◆ Consegna 1:
Trascriva identiche le righe delle voci, partendo dalla prima riga delle voci e proseguendo fino alla riga che contiene "मिळवण्याएवढं", con entrambe le estremità comprese.
##### Pagina
IC7 - Il commento di Giovanni Quer: A un giorno dalle elezioni
Dal 23 al 30 ottobre 2022

Tra due giorni Israele va alle urne per la quinta volta in tre anni. Dai sondaggi più recenti emerge che il blocco di Benjamin Netanyahu avrebbe una risicata maggioranza su quello di Yair Lapid, che negli ultimi giorni ha però migliorato la propria posizione. Il partito di Naftali Bennett e Ayelet Shaked, Yamina, non passerebbe la soglia di sbarramento: il bacino elettorale di Yamina si è sentito tradito dalla decisione di entrare nella coalizione con i partiti di sinistra, e ritorna a preferire il Likud o la lista della destra religiosa, che è una coalizione di tre partiti capeggiati da Itamar Ben-Gvir, Betzalel Smotrich e Avi Maoz. Itamar Ben-Gvir ha giocato la campagna elettorale sulla preservazione della natura ebraica nello Stato di Israele e sulla sicurezza, accusando i partiti arabi di giustificare il terrorismo. I tentativi di entrare nel mainstream della politica israeliana non hanno per ora successo. La campagna elettorale ha fatto emergere che lo stesso Ben-Gvir è stato condannato in passato per appoggio a un’organizzazione terroristica e per incitamento all’odio. L’insistenza sulla questione della sicurezza è anche oggetto di un duello elettorale: Itamar Ben-Gvir non ha fatto l’esercito, mentre Betzalel Smotrich ha fatto un servizio militare abbreviato – non una cosa di cui vantarsi in Israele, dove la sicurezza è una questione centrale. Viste le posizioni estremiste dei leader, Netanyahu è stato ben attento a non apparire in pubblico con nessuno di loro, nemmeno per le foto degli eventi elettorali, in modo da non dare l’idea di una comunanza ideologica. La sinistra rimane con 4-5 seggi ciascuno per il Labor e per Meretz, per cui molti votano affinché rimanga alla Knesset. Benché molti fedeli di Meretz siano lontani dalla direzione che il partito ha preso con la nuova leadership, i cui valori sionisti sono spesso messi in discussione, altri continuano a votare Meretz perché rimanga alla Knesset, rappresentando una colonna storica nella politica israeliana.
##########
##### Materiale dell'esercizio
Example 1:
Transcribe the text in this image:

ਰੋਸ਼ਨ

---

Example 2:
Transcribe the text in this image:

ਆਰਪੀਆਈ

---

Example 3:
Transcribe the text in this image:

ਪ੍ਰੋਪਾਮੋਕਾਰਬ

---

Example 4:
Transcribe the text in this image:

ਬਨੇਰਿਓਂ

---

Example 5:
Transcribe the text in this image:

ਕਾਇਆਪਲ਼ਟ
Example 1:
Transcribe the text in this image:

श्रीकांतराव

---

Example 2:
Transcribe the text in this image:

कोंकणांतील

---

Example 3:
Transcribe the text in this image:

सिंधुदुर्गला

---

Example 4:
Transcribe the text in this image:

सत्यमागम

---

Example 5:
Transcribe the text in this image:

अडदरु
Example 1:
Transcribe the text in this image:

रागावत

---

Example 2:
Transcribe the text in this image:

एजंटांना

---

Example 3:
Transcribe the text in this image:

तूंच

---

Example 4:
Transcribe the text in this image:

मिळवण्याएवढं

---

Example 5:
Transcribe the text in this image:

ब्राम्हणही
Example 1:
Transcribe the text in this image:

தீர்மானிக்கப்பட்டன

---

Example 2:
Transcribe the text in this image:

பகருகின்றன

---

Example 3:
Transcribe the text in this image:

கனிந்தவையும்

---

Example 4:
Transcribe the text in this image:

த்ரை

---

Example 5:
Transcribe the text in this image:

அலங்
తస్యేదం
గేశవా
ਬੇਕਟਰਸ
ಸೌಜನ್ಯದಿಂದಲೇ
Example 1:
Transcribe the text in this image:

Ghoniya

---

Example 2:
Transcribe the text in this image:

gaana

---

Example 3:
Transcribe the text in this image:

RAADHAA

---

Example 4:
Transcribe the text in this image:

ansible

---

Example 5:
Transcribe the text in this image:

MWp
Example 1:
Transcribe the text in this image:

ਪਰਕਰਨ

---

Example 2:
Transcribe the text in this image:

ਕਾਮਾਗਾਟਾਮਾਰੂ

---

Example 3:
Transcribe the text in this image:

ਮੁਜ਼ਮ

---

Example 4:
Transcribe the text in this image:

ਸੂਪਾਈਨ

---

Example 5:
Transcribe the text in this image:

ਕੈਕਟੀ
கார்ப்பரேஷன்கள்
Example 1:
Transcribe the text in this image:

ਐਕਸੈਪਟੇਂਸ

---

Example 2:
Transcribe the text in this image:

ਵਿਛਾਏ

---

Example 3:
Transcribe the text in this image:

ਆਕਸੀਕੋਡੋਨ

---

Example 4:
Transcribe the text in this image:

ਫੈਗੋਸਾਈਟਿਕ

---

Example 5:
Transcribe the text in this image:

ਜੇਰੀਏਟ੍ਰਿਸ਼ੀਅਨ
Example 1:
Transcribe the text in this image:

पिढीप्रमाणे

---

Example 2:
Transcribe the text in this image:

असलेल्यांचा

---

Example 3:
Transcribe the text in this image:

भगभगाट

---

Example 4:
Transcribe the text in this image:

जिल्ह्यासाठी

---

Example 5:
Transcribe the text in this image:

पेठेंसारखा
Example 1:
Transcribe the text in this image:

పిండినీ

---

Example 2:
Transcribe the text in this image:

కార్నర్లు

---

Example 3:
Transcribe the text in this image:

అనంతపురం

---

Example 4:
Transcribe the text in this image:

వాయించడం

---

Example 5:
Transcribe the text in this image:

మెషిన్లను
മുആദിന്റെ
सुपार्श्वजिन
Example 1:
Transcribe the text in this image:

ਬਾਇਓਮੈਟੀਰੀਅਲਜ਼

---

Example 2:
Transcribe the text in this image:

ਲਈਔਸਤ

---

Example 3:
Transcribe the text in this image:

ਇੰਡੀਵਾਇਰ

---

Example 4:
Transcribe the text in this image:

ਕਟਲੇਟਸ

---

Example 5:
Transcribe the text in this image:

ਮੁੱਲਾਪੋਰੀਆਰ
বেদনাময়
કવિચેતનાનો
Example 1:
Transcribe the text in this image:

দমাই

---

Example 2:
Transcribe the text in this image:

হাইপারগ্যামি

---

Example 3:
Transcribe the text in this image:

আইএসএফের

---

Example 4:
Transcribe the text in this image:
##########
◆ Consegna 2:
Secondo il commento sulle elezioni in Israele, per la quale volta in tre anni il Paese va alle urne?

◆ Risposta scritta 1:
Example 1:
Transcribe the text in this image:

ਰੋਸ਼ਨ

---

Example 2:
Transcribe the text in this image:

ਆਰਪੀਆਈ

---

Example 3:
Transcribe the text in this image:

ਪ੍ਰੋਪਾਮੋਕਾਰਬ

---

Example 4:
Transcribe the text in this image:

ਬਨੇਰਿਓਂ

---

Example 5:
Transcribe the text in this image:

ਕਾਇਆਪਲ਼ਟ
Example 1:
Transcribe the text in this image:

श्रीकांतराव

---

Example 2:
Transcribe the text in this image:

कोंकणांतील

---

Example 3:
Transcribe the text in this image:

सिंधुदुर्गला

---

Example 4:
Transcribe the text in this image:

सत्यमागम

---

Example 5:
Transcribe the text in this image:

अडदरु
Example 1:
Transcribe the text in this image:

रागावत

---

Example 2:
Transcribe the text in this image:

एजंटांना

---

Example 3:
Transcribe the text in this image:

तूंच

---

Example 4:
Transcribe the text in this image:

मिळवण्याएवढं

◆ Risposta scritta 2:
Per la quinta volta in tre anni.